_What to work on_
Please restate, exactly, only the lines from the beginning of the listing below through the line containing "Termin ab 2026-08-12 |", with the pictures left out.

........

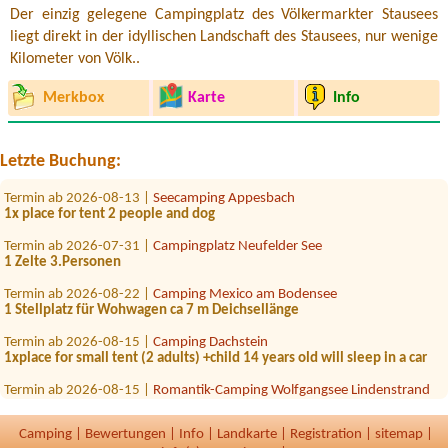
Der einzig gelegene Campingplatz des Völkermarkter Stausees
liegt direkt in der idyllischen Landschaft des Stausees, nur wenige
Kilometer von Völk..
Merkbox
Karte
Info
Termin ab 2026-07-25 |
Seecamping Hoffman
Wohnwagen, El. Anschluss, 2 Personen, 2 Hunde
Termin ab 2026-08-01 |
Stausee Camping
Letzte Buchung:
1x Stellplatz mi el.An, 1 Person + 2 Kinder
Termin ab 2026-08-13 |
Seecamping Appesbach
1x place for tent 2 people and dog
Termin ab 2026-07-31 |
Campingplatz Neufelder See
1 Zelte 3.Personen
Termin ab 2026-08-22 |
Camping Mexico am Bodensee
1 Stellplatz für Wohwagen ca 7 m Deichsellänge
Termin ab 2026-08-15 |
Camping Dachstein
1xplace for small tent (2 adults) +child 14 years old will sleep in a car
Termin ab 2026-08-15 |
Romantik-Camping Wolfgangsee Lindenstrand
Win stellplatz fur zelt und ein auto
Camping
|
Bewertungen
|
Info
|
Landkarte
|
Registration
|
sitemap
|
Termin ab 2026-08-12 |
MurAuen Camping Gosdorf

........

_Problem solution_
Der einzig gelegene Campingplatz des Völkermarkter Stausees
liegt direkt in der idyllischen Landschaft des Stausees, nur wenige
Kilometer von Völk..
Merkbox
Karte
Info
Termin ab 2026-07-25 |
Seecamping Hoffman
Wohnwagen, El. Anschluss, 2 Personen, 2 Hunde
Termin ab 2026-08-01 |
Stausee Camping
Letzte Buchung:
1x Stellplatz mi el.An, 1 Person + 2 Kinder
Termin ab 2026-08-13 |
Seecamping Appesbach
1x place for tent 2 people and dog
Termin ab 2026-07-31 |
Campingplatz Neufelder See
1 Zelte 3.Personen
Termin ab 2026-08-22 |
Camping Mexico am Bodensee
1 Stellplatz für Wohwagen ca 7 m Deichsellänge
Termin ab 2026-08-15 |
Camping Dachstein
1xplace for small tent (2 adults) +child 14 years old will sleep in a car
Termin ab 2026-08-15 |
Romantik-Camping Wolfgangsee Lindenstrand
Win stellplatz fur zelt und ein auto
Camping
|
Bewertungen
|
Info
|
Landkarte
|
Registration
|
sitemap
|
Termin ab 2026-08-12 |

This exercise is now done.